What is in place in your state to support districts and schools learning about personalized, competency-based education? How might you create opportunities for learning that build trust and networks while pushing for deep understanding and a commitment to high quality implementation?
8. Don’t Introduce Grading Changes Until You Have Enough of the System in Place so Students and Teachers are Willing to Testify that CBE Produces Benefits
Too many districts and schools think competency education is primarily a change in grading. National organizations that promote that idea as the first or second bullet in describing competency-based education add to the confusion. (CompetencyWorks definitely contributed to the confusion by writing an early paper on grading in the hope of responding to questions…but we should have realized the message we were sending out. Seriously, why mention grading at all? Why not say, operational practices are aligned with the research on learning and are designed to motivate and engage students to put their best effort forward toward reaching learning targets?)

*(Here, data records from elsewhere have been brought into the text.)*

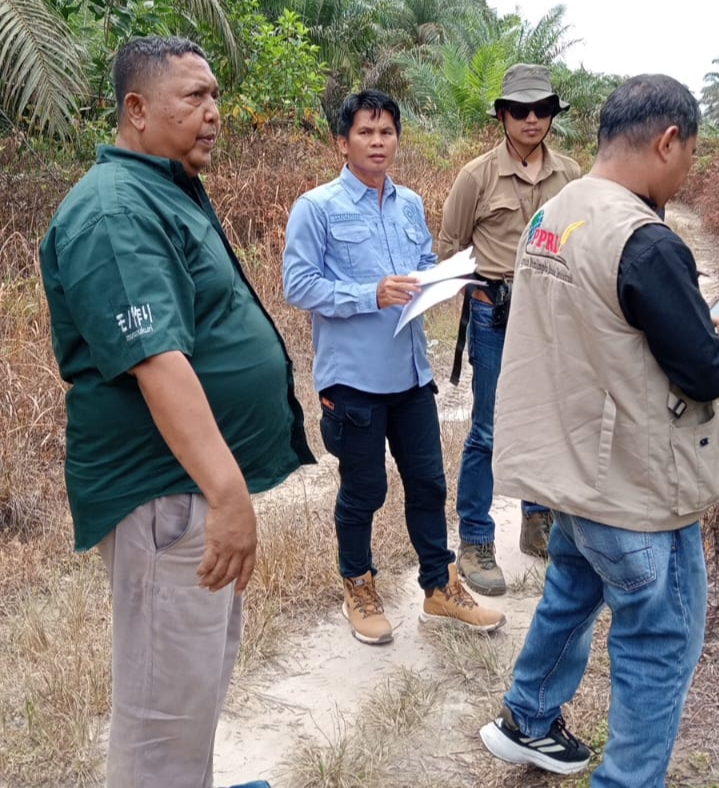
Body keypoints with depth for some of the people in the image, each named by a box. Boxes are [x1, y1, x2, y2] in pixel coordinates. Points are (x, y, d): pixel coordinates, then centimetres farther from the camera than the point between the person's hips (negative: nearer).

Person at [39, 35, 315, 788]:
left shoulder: (172, 191, 15)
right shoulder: (114, 210, -19)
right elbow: (156, 359, -30)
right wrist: (228, 490, -36)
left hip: (205, 479, 11)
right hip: (167, 493, -11)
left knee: (206, 672, 23)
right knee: (168, 703, 1)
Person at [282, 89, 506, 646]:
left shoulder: (411, 205, 11)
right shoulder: (317, 208, -7)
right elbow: (298, 285, -12)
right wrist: (372, 295, -21)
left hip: (412, 371, 6)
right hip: (353, 375, -5)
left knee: (428, 481, 14)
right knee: (364, 490, 9)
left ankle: (440, 588, 31)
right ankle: (359, 589, 31)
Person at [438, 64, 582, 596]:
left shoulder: (570, 175, 4)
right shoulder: (478, 175, -5)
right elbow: (450, 247, 2)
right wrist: (479, 291, -5)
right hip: (495, 314, -4)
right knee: (489, 431, 1)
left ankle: (538, 525, 32)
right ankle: (475, 544, 14)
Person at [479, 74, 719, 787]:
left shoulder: (550, 217, 3)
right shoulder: (645, 242, -24)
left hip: (570, 462, 9)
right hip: (634, 486, -9)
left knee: (570, 596, 27)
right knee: (659, 647, 8)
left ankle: (526, 723, 44)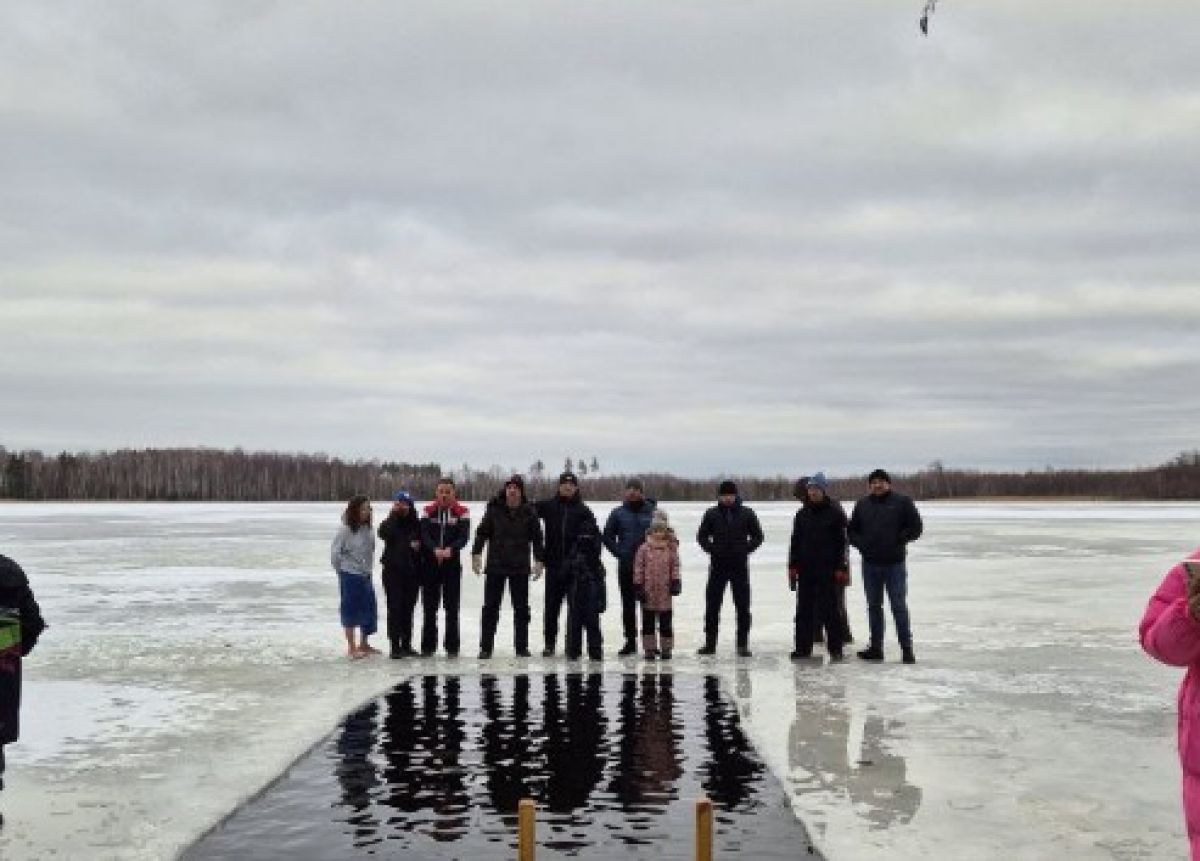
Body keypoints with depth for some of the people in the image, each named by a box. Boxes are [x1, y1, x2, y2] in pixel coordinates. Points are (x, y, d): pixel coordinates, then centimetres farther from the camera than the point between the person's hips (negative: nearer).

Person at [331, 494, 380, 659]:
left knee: (369, 608, 11)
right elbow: (335, 553, -11)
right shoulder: (345, 529, -16)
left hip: (365, 575, 7)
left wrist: (367, 568, 10)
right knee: (350, 610, 2)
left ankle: (364, 644, 25)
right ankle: (352, 647, 10)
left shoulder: (367, 528, 3)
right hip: (350, 576, -7)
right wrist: (343, 571, -1)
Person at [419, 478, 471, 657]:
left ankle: (452, 647, 8)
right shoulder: (429, 511, 5)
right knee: (429, 607, 6)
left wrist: (450, 549, -25)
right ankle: (428, 646, 14)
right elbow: (424, 534, -6)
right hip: (430, 563, 1)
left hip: (452, 564, -1)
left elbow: (464, 536, -7)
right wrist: (435, 549, -24)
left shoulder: (462, 512, 2)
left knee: (452, 608, 2)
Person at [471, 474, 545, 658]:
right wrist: (476, 553, -5)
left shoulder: (529, 512, 1)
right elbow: (482, 532, 2)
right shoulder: (494, 509, -1)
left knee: (521, 608, 6)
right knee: (490, 607, 2)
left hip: (520, 567, 1)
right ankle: (485, 647, 7)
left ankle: (521, 646, 15)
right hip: (495, 565, -1)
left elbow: (537, 538, 6)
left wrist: (539, 560, 2)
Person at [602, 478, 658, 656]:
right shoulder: (618, 513, 6)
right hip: (626, 566, 2)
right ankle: (630, 640, 13)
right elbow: (607, 536, 11)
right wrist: (619, 553, -1)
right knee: (628, 604, 6)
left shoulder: (652, 511, 1)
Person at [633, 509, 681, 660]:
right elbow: (638, 568, 0)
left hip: (665, 592, 0)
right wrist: (638, 586, -4)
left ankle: (666, 649, 15)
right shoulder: (644, 548, -1)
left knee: (665, 622, 6)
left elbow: (675, 566, 5)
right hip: (648, 591, 0)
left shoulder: (671, 548, 3)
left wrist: (676, 582, -5)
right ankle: (649, 649, 14)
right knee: (648, 622, 6)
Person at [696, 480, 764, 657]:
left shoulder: (747, 514, 2)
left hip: (740, 566, -1)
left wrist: (746, 549, -6)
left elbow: (758, 536, 8)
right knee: (712, 606, 4)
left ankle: (743, 644, 8)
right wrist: (711, 549, -5)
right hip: (718, 566, 1)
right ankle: (710, 643, 12)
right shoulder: (711, 514, 3)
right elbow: (702, 536, 10)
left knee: (743, 607, 1)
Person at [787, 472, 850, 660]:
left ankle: (835, 648, 4)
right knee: (804, 610, 6)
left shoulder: (835, 513, -2)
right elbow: (795, 541, 15)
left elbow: (843, 541, -4)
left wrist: (842, 568, -9)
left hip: (828, 569, -4)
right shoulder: (802, 514, 11)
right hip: (806, 569, 5)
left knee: (829, 609, -3)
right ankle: (803, 647, 12)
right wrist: (792, 566, 10)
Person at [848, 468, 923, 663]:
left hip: (895, 563, -4)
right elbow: (851, 530, 16)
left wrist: (899, 540, -10)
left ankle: (907, 649, 2)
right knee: (874, 607, 10)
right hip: (870, 563, 4)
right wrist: (861, 544, -1)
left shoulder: (902, 502, -1)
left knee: (899, 607, -3)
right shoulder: (862, 505, 9)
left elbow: (916, 528, -1)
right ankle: (876, 648, 17)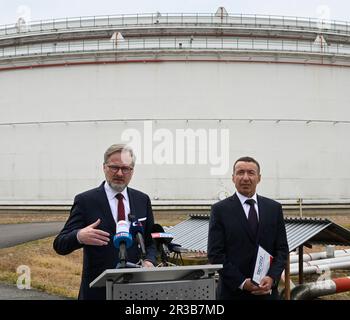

There are a number of pieces that need to be in place before any significant changes in grading can occur. First, if you are going to separate academics from behavior so that scores help students understand where they are in terms of grading, you’d better also have a way of helping students understand what behaviors are related to learning and opportunity for reflection, feedback, coaching, and opportunities to try, try again. Second, the learning targets need to be explicit. Students need to know what proficiency looks like and this needs to be consistently held across the school. Consistency requires moderation among teachers. Finally, the school needs to be responsive. It need to organize itself so that it can offer timely and differentiated supports. Lunchtime or expecting teachers to provide all the supports for their students is not sustainable (and most likely to result in inequity issues). Students with gaps are going to need more instructional support, and all students are going to need a little extra help at times, which means the organization has to be flexible to provide opportunities for students (and adults) to keep learning, practicing, and demonstrating their learning. Don’t change grading until you’ve got the “not yet” mentality alive and well in your school.
What are practices in your school that are aligned with “not yet”? Which ones aren’t?